____ Recorded data
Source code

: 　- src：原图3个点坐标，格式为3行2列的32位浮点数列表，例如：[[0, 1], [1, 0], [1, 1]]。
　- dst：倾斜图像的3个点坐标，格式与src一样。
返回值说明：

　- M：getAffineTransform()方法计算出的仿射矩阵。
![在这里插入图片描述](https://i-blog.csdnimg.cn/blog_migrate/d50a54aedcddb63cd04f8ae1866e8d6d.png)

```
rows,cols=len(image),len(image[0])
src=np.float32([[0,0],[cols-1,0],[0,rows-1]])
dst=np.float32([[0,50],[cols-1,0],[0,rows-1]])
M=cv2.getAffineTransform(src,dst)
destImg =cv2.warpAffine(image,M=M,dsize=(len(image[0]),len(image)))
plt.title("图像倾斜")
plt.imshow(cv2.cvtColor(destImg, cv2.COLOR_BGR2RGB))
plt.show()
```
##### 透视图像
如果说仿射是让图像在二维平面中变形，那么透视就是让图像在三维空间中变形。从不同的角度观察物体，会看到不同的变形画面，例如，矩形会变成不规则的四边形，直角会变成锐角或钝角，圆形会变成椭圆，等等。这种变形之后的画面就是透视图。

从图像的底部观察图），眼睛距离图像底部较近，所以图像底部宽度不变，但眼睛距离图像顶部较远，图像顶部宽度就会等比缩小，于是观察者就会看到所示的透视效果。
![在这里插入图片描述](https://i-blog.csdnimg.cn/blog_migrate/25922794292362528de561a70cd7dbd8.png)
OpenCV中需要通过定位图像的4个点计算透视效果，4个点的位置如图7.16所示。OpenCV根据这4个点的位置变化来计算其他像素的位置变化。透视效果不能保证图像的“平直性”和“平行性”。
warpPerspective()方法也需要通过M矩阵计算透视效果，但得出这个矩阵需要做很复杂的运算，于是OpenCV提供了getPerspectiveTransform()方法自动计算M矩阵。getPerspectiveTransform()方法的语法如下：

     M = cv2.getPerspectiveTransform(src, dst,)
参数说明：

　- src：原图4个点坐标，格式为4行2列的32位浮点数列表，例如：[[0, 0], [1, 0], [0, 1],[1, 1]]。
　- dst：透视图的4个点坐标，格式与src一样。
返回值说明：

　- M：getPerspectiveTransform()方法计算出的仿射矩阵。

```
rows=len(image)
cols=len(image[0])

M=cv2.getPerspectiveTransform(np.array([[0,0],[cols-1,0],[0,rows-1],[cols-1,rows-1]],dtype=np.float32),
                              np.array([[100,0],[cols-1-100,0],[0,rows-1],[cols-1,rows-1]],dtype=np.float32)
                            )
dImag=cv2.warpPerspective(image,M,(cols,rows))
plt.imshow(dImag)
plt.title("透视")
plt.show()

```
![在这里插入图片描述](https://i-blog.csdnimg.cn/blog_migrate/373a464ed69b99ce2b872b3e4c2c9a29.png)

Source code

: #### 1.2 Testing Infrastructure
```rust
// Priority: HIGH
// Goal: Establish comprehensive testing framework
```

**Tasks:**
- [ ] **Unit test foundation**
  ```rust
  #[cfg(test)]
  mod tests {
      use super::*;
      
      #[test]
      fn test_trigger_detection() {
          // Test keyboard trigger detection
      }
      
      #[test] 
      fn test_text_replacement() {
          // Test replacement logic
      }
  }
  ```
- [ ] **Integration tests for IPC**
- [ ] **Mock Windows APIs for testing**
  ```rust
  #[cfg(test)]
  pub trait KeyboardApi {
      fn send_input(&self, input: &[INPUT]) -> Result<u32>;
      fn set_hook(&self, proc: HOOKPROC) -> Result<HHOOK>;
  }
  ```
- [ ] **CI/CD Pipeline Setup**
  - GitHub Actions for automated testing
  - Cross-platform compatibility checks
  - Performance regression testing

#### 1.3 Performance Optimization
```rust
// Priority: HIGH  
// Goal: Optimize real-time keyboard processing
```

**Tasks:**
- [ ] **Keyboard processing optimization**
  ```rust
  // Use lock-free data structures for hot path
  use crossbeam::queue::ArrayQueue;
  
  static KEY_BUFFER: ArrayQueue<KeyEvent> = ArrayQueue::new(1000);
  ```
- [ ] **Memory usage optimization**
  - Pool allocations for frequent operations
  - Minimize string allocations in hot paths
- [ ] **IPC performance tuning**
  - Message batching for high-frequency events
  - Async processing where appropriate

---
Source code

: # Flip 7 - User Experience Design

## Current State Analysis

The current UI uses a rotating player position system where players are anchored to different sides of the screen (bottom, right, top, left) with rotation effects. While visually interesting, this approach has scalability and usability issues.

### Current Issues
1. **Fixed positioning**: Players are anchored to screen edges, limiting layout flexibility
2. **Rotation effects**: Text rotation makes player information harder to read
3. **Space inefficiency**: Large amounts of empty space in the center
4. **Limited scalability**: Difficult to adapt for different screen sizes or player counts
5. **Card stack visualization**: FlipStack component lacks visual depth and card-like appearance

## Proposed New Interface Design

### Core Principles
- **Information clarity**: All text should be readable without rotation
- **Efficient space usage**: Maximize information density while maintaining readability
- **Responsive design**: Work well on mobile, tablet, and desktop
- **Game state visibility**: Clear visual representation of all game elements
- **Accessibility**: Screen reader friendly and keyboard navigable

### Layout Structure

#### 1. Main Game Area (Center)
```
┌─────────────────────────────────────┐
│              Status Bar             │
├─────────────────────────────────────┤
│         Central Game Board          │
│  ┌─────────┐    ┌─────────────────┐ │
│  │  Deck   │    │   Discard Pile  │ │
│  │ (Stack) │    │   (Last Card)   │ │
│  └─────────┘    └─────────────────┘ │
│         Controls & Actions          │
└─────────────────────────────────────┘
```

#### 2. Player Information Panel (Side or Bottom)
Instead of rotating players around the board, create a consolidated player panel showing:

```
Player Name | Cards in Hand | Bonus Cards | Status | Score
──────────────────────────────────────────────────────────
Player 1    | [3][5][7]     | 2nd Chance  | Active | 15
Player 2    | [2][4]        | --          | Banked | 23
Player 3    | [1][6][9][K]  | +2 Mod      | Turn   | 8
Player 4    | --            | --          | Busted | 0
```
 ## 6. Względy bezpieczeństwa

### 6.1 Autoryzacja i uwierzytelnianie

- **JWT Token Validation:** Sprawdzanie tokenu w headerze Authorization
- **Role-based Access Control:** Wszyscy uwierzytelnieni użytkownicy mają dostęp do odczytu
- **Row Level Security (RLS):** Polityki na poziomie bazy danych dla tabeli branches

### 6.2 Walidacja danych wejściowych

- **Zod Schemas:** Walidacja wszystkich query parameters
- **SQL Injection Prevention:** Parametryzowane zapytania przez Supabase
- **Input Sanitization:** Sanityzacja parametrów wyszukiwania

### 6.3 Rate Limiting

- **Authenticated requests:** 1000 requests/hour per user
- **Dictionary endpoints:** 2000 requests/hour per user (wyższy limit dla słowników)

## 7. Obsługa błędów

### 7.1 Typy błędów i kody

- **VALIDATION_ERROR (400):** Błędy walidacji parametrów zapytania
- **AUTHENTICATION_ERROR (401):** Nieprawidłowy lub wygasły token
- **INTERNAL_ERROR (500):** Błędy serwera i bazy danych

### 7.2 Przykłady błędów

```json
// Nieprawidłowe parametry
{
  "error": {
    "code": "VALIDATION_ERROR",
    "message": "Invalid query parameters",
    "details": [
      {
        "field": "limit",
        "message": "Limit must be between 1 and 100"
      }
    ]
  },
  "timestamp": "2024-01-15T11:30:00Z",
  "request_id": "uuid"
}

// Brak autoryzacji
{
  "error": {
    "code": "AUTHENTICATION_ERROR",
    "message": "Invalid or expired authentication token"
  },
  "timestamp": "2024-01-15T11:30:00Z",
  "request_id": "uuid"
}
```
________
== What you have to do ==
What lines above contain "blog"? Copy them out.

== Expected answer ==
![在这里插入图片描述](https://i-blog.csdnimg.cn/blog_migrate/d50a54aedcddb63cd04f8ae1866e8d6d.png)
![在这里插入图片描述](https://i-blog.csdnimg.cn/blog_migrate/25922794292362528de561a70cd7dbd8.png)
![在这里插入图片描述](https://i-blog.csdnimg.cn/blog_migrate/373a464ed69b99ce2b872b3e4c2c9a29.png)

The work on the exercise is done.